Decorative glass is making a renewed, up-to-date appearance at Biltmore Estate in Asheville, N.C.
It’s the culmination of an artful collaboration between Biltmore and a team representing Dale Chihuly.
“We wanted our guests to have an evening experience in the garden,” says Parker Andes, Biltmore’s director of horticulture. “We were looking at guests coming though for a whole day and then extending their experience.”
The result is an installation of 15 of Chihuly’s colorful and exotic glass creations, mingling in the landscape designed by Frederick Law Olmsted – and even in the interior Winter Garden designed by Richard Morris Hunt.
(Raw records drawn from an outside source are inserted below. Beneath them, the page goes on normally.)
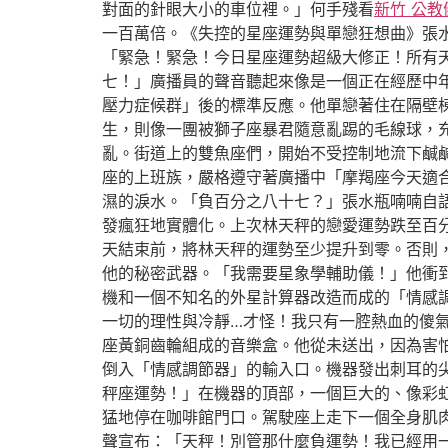
對面的針眼大小的車位裡。」何手殘看
新竹 公教
一百萬倍。《失控的星座運勢與單戀狂想曲》張
「緊急！緊急！今日星座運勢超級大修正！所有
七！」廣播員的聲音聽起來像是一個正在經歷中
壓力症候群」後的標準反應。他單戀著住在隔壁
生，則像一團被獅子座暴君隨意亂踢的毛線球，
亂。街道上的雙魚座們，開始不受控制地流下鹹
座的上班族，嚴格遵守著廣播中「摩羯座今天適
濕的淚水。「負百分之八十七？」張水瓶喃喃自
發瘋狂地實體化。上次林天秤的戀愛運勢跌至百
天結束前，將林天秤的運勢至少提升到零。否則
他的秘密武器。「我需要星象學輔助儀！」他衝
機和一個不知名的外星計算器改造而成的「情感
一切的理性與冷靜…才怪！我只有一腔熱血的傻
座黃銅齒輪組成的音樂盒。他從未送出，因為害
倒入「情感調節器」的輸入口。機器發出刺耳的
秤座運勢！」在機器的頂部，一個巨大的、像彩
猛地停在咖啡館門口。駕駛座上走下一個全身肌
聲宣布：「天秤！別管那什麼負運勢！我已經用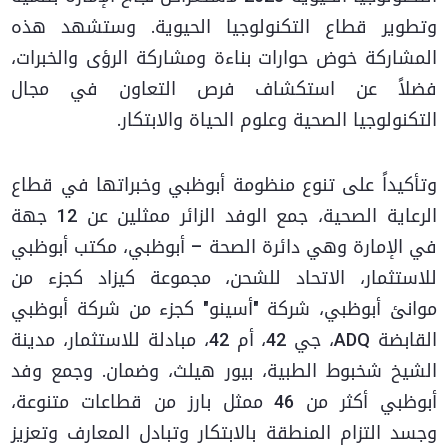
وتطوير قطاع التكنولوجيا الحيوية. وستشهد هذه
المشاركة خوض حوارات بناءة ومشاركة الرؤى والخبرات،
فضلاً عن استكشاف فرص التعاون في مجال
التكنولوجيا الصحية وعلوم الحياة والابتكار.
وتأكيداً على تنوع منظومة أبوظبي وخبراتها في قطاع
الرعاية الصحية، جمع الوفد الزائر ممثلين عن 12 جهة
في الإمارة وهي دائرة الصحة – أبوظبي، مكتب أبوظبي
للاستثمار، الاتحاد للشحن، مجموعة كيزاد كجزء من
موانئ أبوظبي، شركة "أسينو" كجزء من شركة أبوظبي
القابضة ADQ، جي 42، أم 42، مبادلة للاستثمار، مدينة
الشيخ شخبوط الطبية، بيور هيلث، وضمان. وجمع وفد
أبوظبي أكثر من 46 ممثل بارز من قطاعات متنوعة،
وجسد التزام المنطقة بالابتكار وتبادل المعارف وتعزيز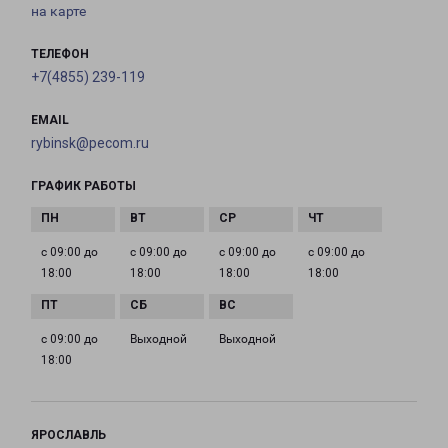
на карте
ТЕЛЕФОН
+7(4855) 239-119
EMAIL
rybinsk@pecom.ru
ГРАФИК РАБОТЫ
с 09:00 до
с 09:00 до
с 09:00 до
с 09:00 до
18:00
18:00
18:00
18:00
с 09:00 до
Выходной
Выходной
18:00
ЯРОСЛАВЛЬ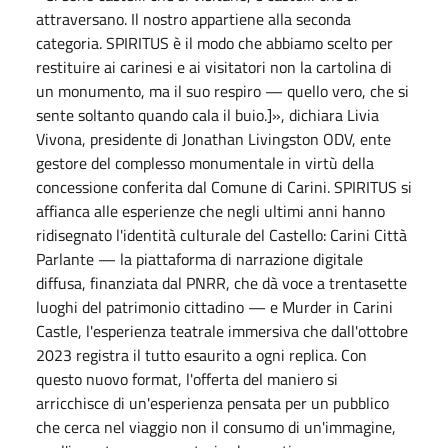
attraversano. Il nostro appartiene alla seconda
categoria. SPIRITUS è il modo che abbiamo scelto per
restituire ai carinesi e ai visitatori non la cartolina di
un monumento, ma il suo respiro — quello vero, che si
sente soltanto quando cala il buio.]», dichiara Livia
Vivona, presidente di Jonathan Livingston ODV, ente
gestore del complesso monumentale in virtù della
concessione conferita dal Comune di Carini. SPIRITUS si
affianca alle esperienze che negli ultimi anni hanno
ridisegnato l'identità culturale del Castello: Carini Città
Parlante — la piattaforma di narrazione digitale
diffusa, finanziata dal PNRR, che dà voce a trentasette
luoghi del patrimonio cittadino — e Murder in Carini
Castle, l'esperienza teatrale immersiva che dall'ottobre
2023 registra il tutto esaurito a ogni replica. Con
questo nuovo format, l'offerta del maniero si
arricchisce di un'esperienza pensata per un pubblico
che cerca nel viaggio non il consumo di un'immagine,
They’re dramatic. “We knew Chihuly had been successful in other gardens, and had a following,” he says. “He knew how to work with gardens and understood some of the challenges that come with that.”
For Andes, coming to grips with modern art in a traditional environment was the biggest challenge. “It was the idea of very modern art – everything else is representative, like sculptures and busts,” he says. “For me it was a struggle, but I saw how well it had been done in other gardens.”
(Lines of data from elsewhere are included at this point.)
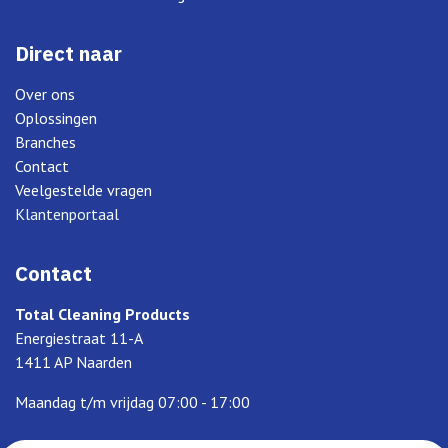
Direct naar
Over ons
Oplossingen
Branches
Contact
Veelgestelde vragen
Klantenportaal
Contact
Total Cleaning Products
Energiestraat 11-A
1411 AP Naarden
Maandag t/m vrijdag 07:00 - 17:00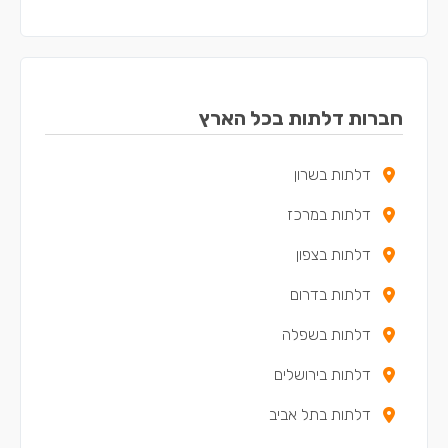
דלתות בזכרון יעקב
דלתות בכפר יונה
דלתות באריאל
חברות דלתות בכל הארץ
דלתות בקדימה-צורן
דלתות בשרון
דלתות באור עקיבא
דלתות במרכז
דלתות בבנימינה-גבעת עדה
דלתות בצפון
דלתות בתל מונד
דלתות בדרום
דלתות בכוכב יאיר - צור יגאל
דלתות בשפלה
דלתות באלפי מנשה
דלתות בירושלים
דלתות בטירה
דלתות בתל אביב
דלתות במעלה עירון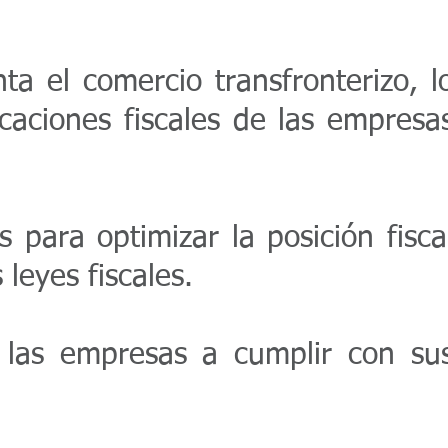
 el comercio transfronterizo, l
icaciones fiscales de las empresa
 para optimizar la posición fisca
leyes fiscales.
 las empresas a cumplir con su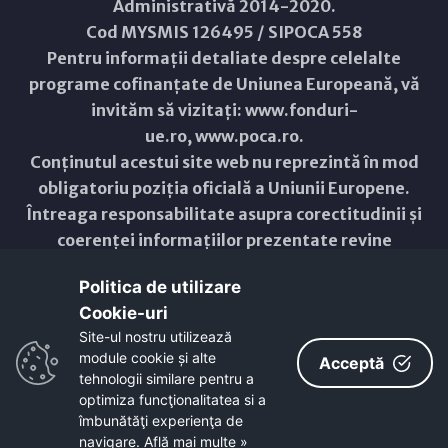
Administrativă 2014-2020.
Cod MYSMIS 126495 / SIPOCA 558
Pentru informații detaliate despre celelalte
programe cofinanțate de Uniunea Europeană, vă
invităm să vizitați:
www.fonduri-
ue.ro
,
www.poca.ro
.
Conținutul acestui site web nu reprezintă în mod
obligatoriu poziția oficială a Uniunii Europene.
Întreaga responsabilitate asupra corectitudinii și
coerenței informațiilor prezentate revine
inițiatorilor site-ului web.
Politica de utilizare
Cookie-uri‎
Copyright © 2021 - 2026 -
Primăria Municipiului ARAD
Site-ul nostru utilizează
module cookie și alte
ResponsiveVoice
used under
Acceptă
Non-Commercial License
tehnologii similare pentru a
optimiza funcţionalitatea si a
îmbunătăţi experienţa de
navigare.
Află mai multe »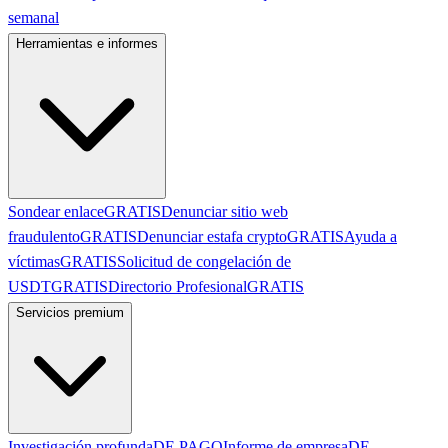
semanal
Herramientas e informes
Sondear enlace
GRATIS
Denunciar sitio web
fraudulento
GRATIS
Denunciar estafa crypto
GRATIS
Ayuda a
víctimas
GRATIS
Solicitud de congelación de
USDT
GRATIS
Directorio Profesional
GRATIS
Servicios premium
Investigación profunda
DE PAGO
Informe de empresa
DE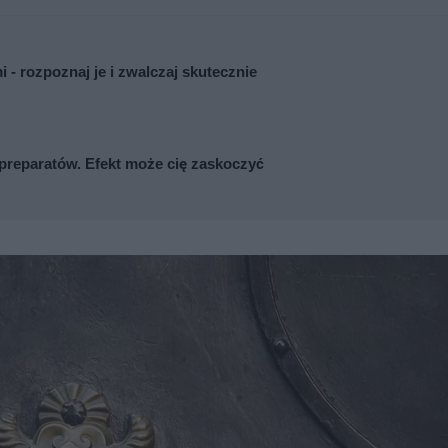
 - rozpoznaj je i zwalczaj skutecznie
preparatów. Efekt może cię zaskoczyć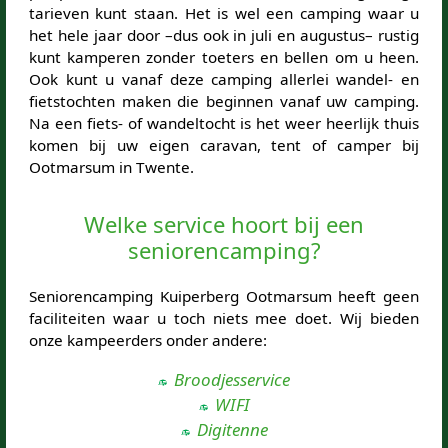
tarieven kunt staan. Het is wel een camping waar u
het hele jaar door –dus ook in juli en augustus– rustig
kunt kamperen zonder toeters en bellen om u heen.
Ook kunt u vanaf deze camping allerlei wandel- en
fietstochten maken die beginnen vanaf uw camping.
Na een fiets- of wandeltocht is het weer heerlijk thuis
komen bij uw eigen caravan, tent of camper bij
Ootmarsum in Twente.
Welke service hoort bij een
seniorencamping?
Seniorencamping Kuiperberg Ootmarsum heeft geen
faciliteiten waar u toch niets mee doet. Wij bieden
onze kampeerders onder andere:
Broodjesservice
WIFI
Digitenne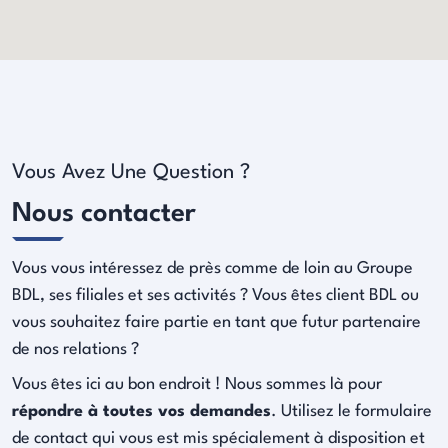
Vous Avez Une Question ?
Nous contacter
Vous vous intéressez de près comme de loin au Groupe
BDL, ses filiales et ses activités ? Vous êtes client BDL ou
vous souhaitez faire partie en tant que futur partenaire
de nos relations ?
Vous êtes ici au bon endroit ! Nous sommes là pour
répondre à toutes vos demandes
. Utilisez le formulaire
de contact qui vous est mis spécialement à disposition et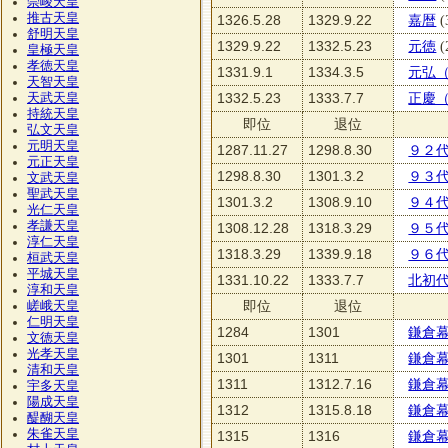
崇峻天皇
推古天皇
1326.5.28
1329.9.22
嘉暦
(
舒明天皇
1329.9.22
1332.5.23
元徳
(
皇極天皇
孝徳天皇
1331.9.1
1334.3.5
元弘
天智天皇
1332.5.23
1333.7.7
正慶
天武天皇
持統天皇
即位
退位
弘文天皇
元明天皇
1287.11.27
1298.8.30
９２
元正天皇
1298.8.30
1301.3.2
９３
文武天皇
聖武天皇
1301.3.2
1308.9.10
９４
光仁天皇
孝謙天皇
1308.12.28
1318.3.29
９５
淳仁天皇
1318.3.29
1339.9.18
９６
桓武天皇
平城天皇
1331.10.22
1333.7.7
北初
淳和天皇
即位
退位
嵯峨天皇
仁明天皇
1284
1301
鎌倉
文徳天皇
光孝天皇
1301
1311
鎌倉
清和天皇
1311
1312.7.16
鎌倉
宇多天皇
陽成天皇
1312
1315.8.18
鎌倉
醍醐天皇
朱雀天皇
1315
1316
鎌倉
Complex installations in one section of the landscape, though, won him over. “In the Italian Garden, the floats tie in on an esoteric level, with color, light and form,” he says. “There are different looks at different lights and times of the day.”
There, visitors will find plant life, decorative glass, water flowing in the ponds – and fish that offer the art of movement. “You get reflections because of the water, and that adds another element,” he says. ”There are more layers in that display.”
The installations meander a quarter mile down through Olmsted’s meticulously designed terraces, all the way to the conservancy and back up. And they’re decidedly enhanced by their environment. “We planted in the areas where they are, and designed and laid out the colors to complement the pieces and not the other way around,” he says.
One can’t help but think that Biltmore’s progenitor, George Vanderbilt, would approve of Chihuly’s work. After all, there’s stained glass from Tiffany and LaFarge throughout the estate.
So Chihuly’s work could be viewed as an evolution of those two masters.